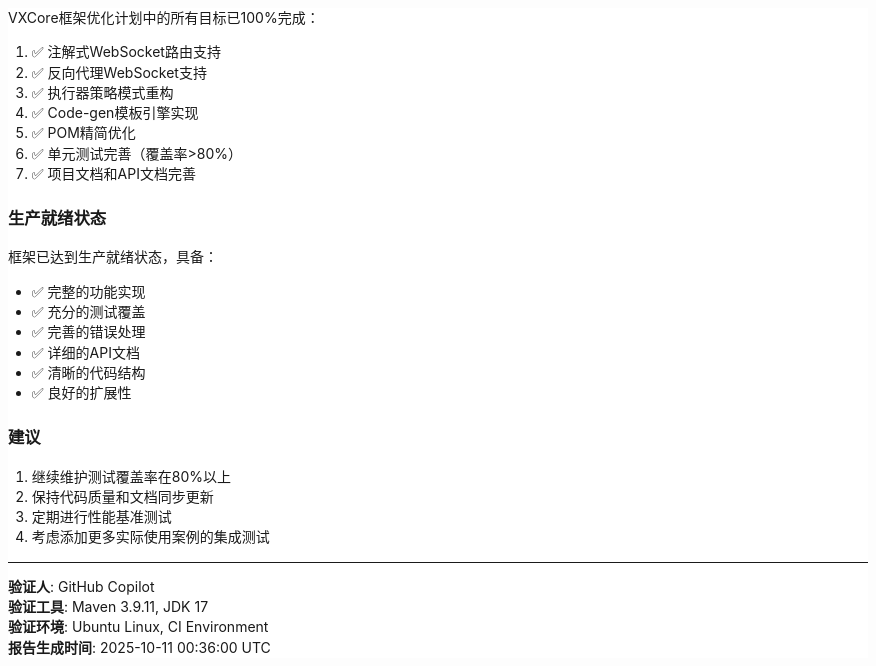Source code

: VXCore框架优化计划中的所有目标已100%完成：

1. ✅ 注解式WebSocket路由支持
2. ✅ 反向代理WebSocket支持
3. ✅ 执行器策略模式重构
4. ✅ Code-gen模板引擎实现
5. ✅ POM精简优化
6. ✅ 单元测试完善（覆盖率>80%）
7. ✅ 项目文档和API文档完善

### 生产就绪状态

框架已达到生产就绪状态，具备：
- ✅ 完整的功能实现
- ✅ 充分的测试覆盖
- ✅ 完善的错误处理
- ✅ 详细的API文档
- ✅ 清晰的代码结构
- ✅ 良好的扩展性

### 建议

1. 继续维护测试覆盖率在80%以上
2. 保持代码质量和文档同步更新
3. 定期进行性能基准测试
4. 考虑添加更多实际使用案例的集成测试

---

**验证人**: GitHub Copilot  
**验证工具**: Maven 3.9.11, JDK 17  
**验证环境**: Ubuntu Linux, CI Environment  
**报告生成时间**: 2025-10-11 00:36:00 UTC
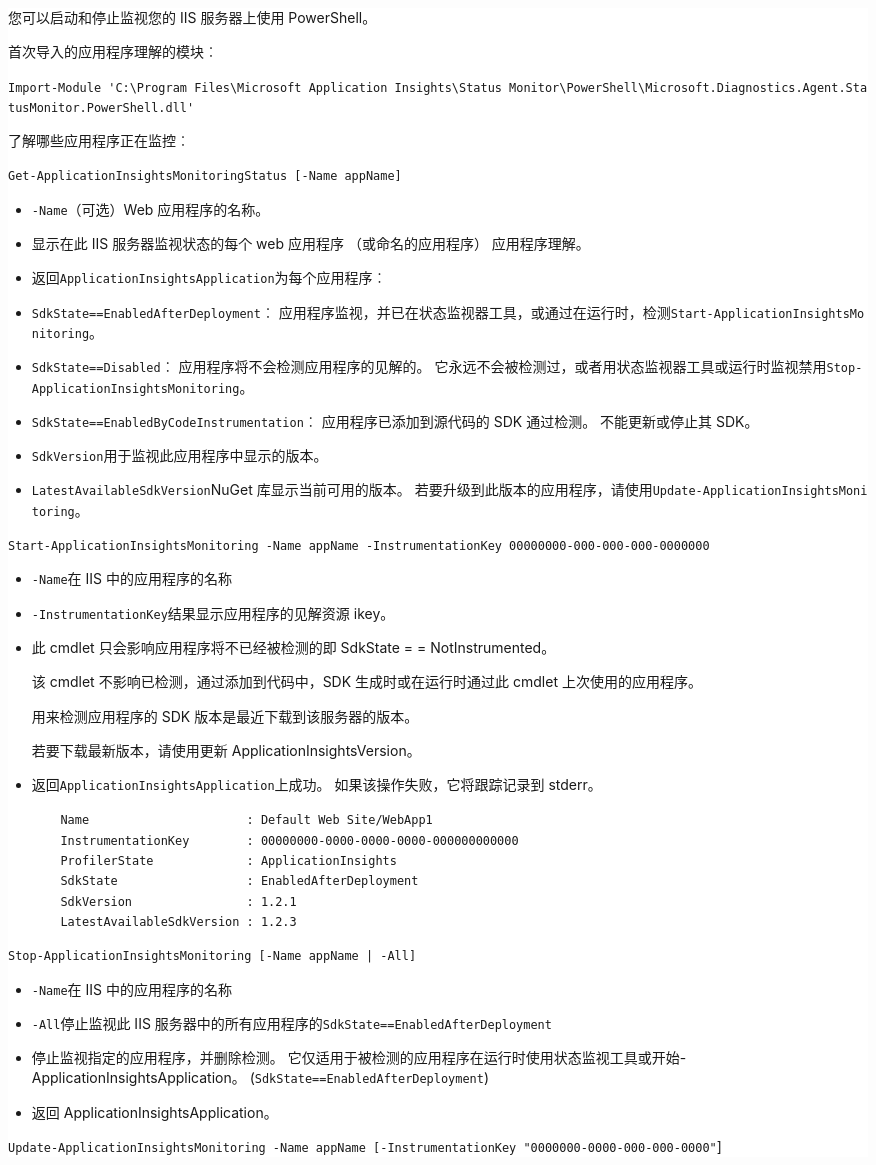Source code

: 您可以启动和停止监视您的 IIS 服务器上使用 PowerShell。

首次导入的应用程序理解的模块︰

`Import-Module 'C:\Program Files\Microsoft Application Insights\Status Monitor\PowerShell\Microsoft.Diagnostics.Agent.StatusMonitor.PowerShell.dll'`

了解哪些应用程序正在监控︰

`Get-ApplicationInsightsMonitoringStatus [-Name appName]`

* `-Name`（可选）Web 应用程序的名称。
* 显示在此 IIS 服务器监视状态的每个 web 应用程序 （或命名的应用程序） 应用程序理解。

* 返回`ApplicationInsightsApplication`为每个应用程序︰
 * `SdkState==EnabledAfterDeployment`︰ 应用程序监视，并已在状态监视器工具，或通过在运行时，检测`Start-ApplicationInsightsMonitoring`。
 * `SdkState==Disabled`︰ 应用程序将不会检测应用程序的见解的。 它永远不会被检测过，或者用状态监视器工具或运行时监视禁用`Stop-ApplicationInsightsMonitoring`。
 * `SdkState==EnabledByCodeInstrumentation`︰ 应用程序已添加到源代码的 SDK 通过检测。 不能更新或停止其 SDK。
 * `SdkVersion`用于监视此应用程序中显示的版本。
 * `LatestAvailableSdkVersion`NuGet 库显示当前可用的版本。 若要升级到此版本的应用程序，请使用`Update-ApplicationInsightsMonitoring`。

`Start-ApplicationInsightsMonitoring -Name appName -InstrumentationKey 00000000-000-000-000-0000000`

* `-Name`在 IIS 中的应用程序的名称
* `-InstrumentationKey`结果显示应用程序的见解资源 ikey。

* 此 cmdlet 只会影响应用程序将不已经被检测的即 SdkState = = NotInstrumented。

    该 cmdlet 不影响已检测，通过添加到代码中，SDK 生成时或在运行时通过此 cmdlet 上次使用的应用程序。

    用来检测应用程序的 SDK 版本是最近下载到该服务器的版本。

    若要下载最新版本，请使用更新 ApplicationInsightsVersion。

* 返回`ApplicationInsightsApplication`上成功。 如果该操作失败，它将跟踪记录到 stderr。

    
          Name                      : Default Web Site/WebApp1
          InstrumentationKey        : 00000000-0000-0000-0000-000000000000
          ProfilerState             : ApplicationInsights
          SdkState                  : EnabledAfterDeployment
          SdkVersion                : 1.2.1
          LatestAvailableSdkVersion : 1.2.3

`Stop-ApplicationInsightsMonitoring [-Name appName | -All]`

* `-Name`在 IIS 中的应用程序的名称
* `-All`停止监视此 IIS 服务器中的所有应用程序的`SdkState==EnabledAfterDeployment`

* 停止监视指定的应用程序，并删除检测。 它仅适用于被检测的应用程序在运行时使用状态监视工具或开始-ApplicationInsightsApplication。 (`SdkState==EnabledAfterDeployment`)

* 返回 ApplicationInsightsApplication。

`Update-ApplicationInsightsMonitoring -Name appName [-InstrumentationKey "0000000-0000-000-000-0000"`]


[api]: app-insights-api-custom-events-metrics.md
[availability]: app-insights-monitor-web-app-availability.md
[client]: app-insights-javascript.md
[diagnostic]: app-insights-diagnostic-search.md
[greenbrown]: app-insights-asp-net.md
[qna]: app-insights-troubleshoot-faq.md
[roles]: app-insights-resources-roles-access-control.md
[usage]: app-insights-web-track-usage.md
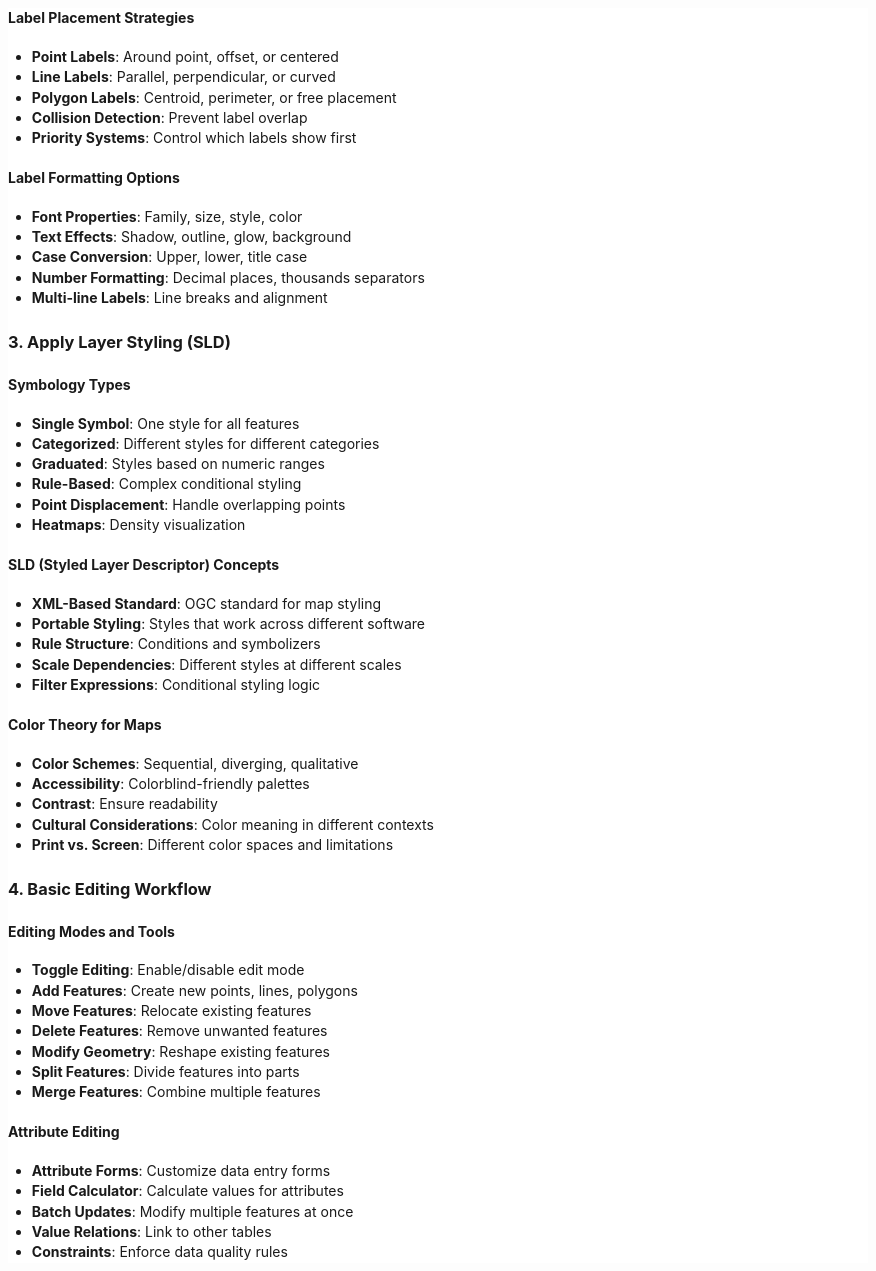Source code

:#### Label Placement Strategies
- **Point Labels**: Around point, offset, or centered
- **Line Labels**: Parallel, perpendicular, or curved
- **Polygon Labels**: Centroid, perimeter, or free placement
- **Collision Detection**: Prevent label overlap
- **Priority Systems**: Control which labels show first

#### Label Formatting Options
- **Font Properties**: Family, size, style, color
- **Text Effects**: Shadow, outline, glow, background
- **Case Conversion**: Upper, lower, title case
- **Number Formatting**: Decimal places, thousands separators
- **Multi-line Labels**: Line breaks and alignment

### 3. Apply Layer Styling (SLD)

#### Symbology Types
- **Single Symbol**: One style for all features
- **Categorized**: Different styles for different categories
- **Graduated**: Styles based on numeric ranges
- **Rule-Based**: Complex conditional styling
- **Point Displacement**: Handle overlapping points
- **Heatmaps**: Density visualization

#### SLD (Styled Layer Descriptor) Concepts
- **XML-Based Standard**: OGC standard for map styling
- **Portable Styling**: Styles that work across different software
- **Rule Structure**: Conditions and symbolizers
- **Scale Dependencies**: Different styles at different scales
- **Filter Expressions**: Conditional styling logic

#### Color Theory for Maps
- **Color Schemes**: Sequential, diverging, qualitative
- **Accessibility**: Colorblind-friendly palettes
- **Contrast**: Ensure readability
- **Cultural Considerations**: Color meaning in different contexts
- **Print vs. Screen**: Different color spaces and limitations

### 4. Basic Editing Workflow

#### Editing Modes and Tools
- **Toggle Editing**: Enable/disable edit mode
- **Add Features**: Create new points, lines, polygons
- **Move Features**: Relocate existing features
- **Delete Features**: Remove unwanted features
- **Modify Geometry**: Reshape existing features
- **Split Features**: Divide features into parts
- **Merge Features**: Combine multiple features

#### Attribute Editing
- **Attribute Forms**: Customize data entry forms
- **Field Calculator**: Calculate values for attributes
- **Batch Updates**: Modify multiple features at once
- **Value Relations**: Link to other tables
- **Constraints**: Enforce data quality rules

===

▶ [TASK TO CARRY OUT]: Can you reproduce all of the entries above word for word, leaving the pictures out of your answer?

▶ [OUTPUT FOR THIS TASK]:
Source code

: VXCore框架优化计划中的所有目标已100%完成：

1. ✅ 注解式WebSocket路由支持
2. ✅ 反向代理WebSocket支持
3. ✅ 执行器策略模式重构
4. ✅ Code-gen模板引擎实现
5. ✅ POM精简优化
6. ✅ 单元测试完善（覆盖率>80%）
7. ✅ 项目文档和API文档完善

### 生产就绪状态

框架已达到生产就绪状态，具备：
- ✅ 完整的功能实现
- ✅ 充分的测试覆盖
- ✅ 完善的错误处理
- ✅ 详细的API文档
- ✅ 清晰的代码结构
- ✅ 良好的扩展性

### 建议

1. 继续维护测试覆盖率在80%以上
2. 保持代码质量和文档同步更新
3. 定期进行性能基准测试
4. 考虑添加更多实际使用案例的集成测试

---

**验证人**: GitHub Copilot  
**验证工具**: Maven 3.9.11, JDK 17  
**验证环境**: Ubuntu Linux, CI Environment  
**报告生成时间**: 2025-10-11 00:36:00 UTC
Source code

: 您可以启动和停止监视您的 IIS 服务器上使用 PowerShell。

首次导入的应用程序理解的模块︰

`Import-Module 'C:\Program Files\Microsoft Application Insights\Status Monitor\PowerShell\Microsoft.Diagnostics.Agent.StatusMonitor.PowerShell.dll'`

了解哪些应用程序正在监控︰

`Get-ApplicationInsightsMonitoringStatus [-Name appName]`

* `-Name`（可选）Web 应用程序的名称。
* 显示在此 IIS 服务器监视状态的每个 web 应用程序 （或命名的应用程序） 应用程序理解。

* 返回`ApplicationInsightsApplication`为每个应用程序︰
 * `SdkState==EnabledAfterDeployment`︰ 应用程序监视，并已在状态监视器工具，或通过在运行时，检测`Start-ApplicationInsightsMonitoring`。
 * `SdkState==Disabled`︰ 应用程序将不会检测应用程序的见解的。 它永远不会被检测过，或者用状态监视器工具或运行时监视禁用`Stop-ApplicationInsightsMonitoring`。
 * `SdkState==EnabledByCodeInstrumentation`︰ 应用程序已添加到源代码的 SDK 通过检测。 不能更新或停止其 SDK。
 * `SdkVersion`用于监视此应用程序中显示的版本。
 * `LatestAvailableSdkVersion`NuGet 库显示当前可用的版本。 若要升级到此版本的应用程序，请使用`Update-ApplicationInsightsMonitoring`。

`Start-ApplicationInsightsMonitoring -Name appName -InstrumentationKey 00000000-000-000-000-0000000`

* `-Name`在 IIS 中的应用程序的名称
* `-InstrumentationKey`结果显示应用程序的见解资源 ikey。

* 此 cmdlet 只会影响应用程序将不已经被检测的即 SdkState = = NotInstrumented。

    该 cmdlet 不影响已检测，通过添加到代码中，SDK 生成时或在运行时通过此 cmdlet 上次使用的应用程序。

    用来检测应用程序的 SDK 版本是最近下载到该服务器的版本。

    若要下载最新版本，请使用更新 ApplicationInsightsVersion。

* 返回`ApplicationInsightsApplication`上成功。 如果该操作失败，它将跟踪记录到 stderr。

    
          Name                      : Default Web Site/WebApp1
          InstrumentationKey        : 00000000-0000-0000-0000-000000000000
          ProfilerState             : ApplicationInsights
          SdkState                  : EnabledAfterDeployment
          SdkVersion                : 1.2.1
          LatestAvailableSdkVersion : 1.2.3

`Stop-ApplicationInsightsMonitoring [-Name appName | -All]`

* `-Name`在 IIS 中的应用程序的名称
* `-All`停止监视此 IIS 服务器中的所有应用程序的`SdkState==EnabledAfterDeployment`

* 停止监视指定的应用程序，并删除检测。 它仅适用于被检测的应用程序在运行时使用状态监视工具或开始-ApplicationInsightsApplication。 (`SdkState==EnabledAfterDeployment`)

* 返回 ApplicationInsightsApplication。

`Update-ApplicationInsightsMonitoring -Name appName [-InstrumentationKey "0000000-0000-000-000-0000"`]


[api]: app-insights-api-custom-events-metrics.md
[availability]: app-insights-monitor-web-app-availability.md
[client]: app-insights-javascript.md
[diagnostic]: app-insights-diagnostic-search.md
[greenbrown]: app-insights-asp-net.md
[qna]: app-insights-troubleshoot-faq.md
[roles]: app-insights-resources-roles-access-control.md
[usage]: app-insights-web-track-usage.md
Source code

:#### Label Placement Strategies
- **Point Labels**: Around point, offset, or centered
- **Line Labels**: Parallel, perpendicular, or curved
- **Polygon Labels**: Centroid, perimeter, or free placement
- **Collision Detection**: Prevent label overlap
- **Priority Systems**: Control which labels show first

#### Label Formatting Options
- **Font Properties**: Family, size, style, color
- **Text Effects**: Shadow, outline, glow, background
- **Case Conversion**: Upper, lower, title case
- **Number Formatting**: Decimal places, thousands separators
- **Multi-line Labels**: Line breaks and alignment

### 3. Apply Layer Styling (SLD)

#### Symbology Types
- **Single Symbol**: One style for all features
- **Categorized**: Different styles for different categories
- **Graduated**: Styles based on numeric ranges
- **Rule-Based**: Complex conditional styling
- **Point Displacement**: Handle overlapping points
- **Heatmaps**: Density visualization

#### SLD (Styled Layer Descriptor) Concepts
- **XML-Based Standard**: OGC standard for map styling
- **Portable Styling**: Styles that work across different software
- **Rule Structure**: Conditions and symbolizers
- **Scale Dependencies**: Different styles at different scales
- **Filter Expressions**: Conditional styling logic

#### Color Theory for Maps
- **Color Schemes**: Sequential, diverging, qualitative
- **Accessibility**: Colorblind-friendly palettes
- **Contrast**: Ensure readability
- **Cultural Considerations**: Color meaning in different contexts
- **Print vs. Screen**: Different color spaces and limitations

### 4. Basic Editing Workflow

#### Editing Modes and Tools
- **Toggle Editing**: Enable/disable edit mode
- **Add Features**: Create new points, lines, polygons
- **Move Features**: Relocate existing features
- **Delete Features**: Remove unwanted features
- **Modify Geometry**: Reshape existing features
- **Split Features**: Divide features into parts
- **Merge Features**: Combine multiple features

#### Attribute Editing
- **Attribute Forms**: Customize data entry forms
- **Field Calculator**: Calculate values for attributes
- **Batch Updates**: Modify multiple features at once
- **Value Relations**: Link to other tables
- **Constraints**: Enforce data quality rules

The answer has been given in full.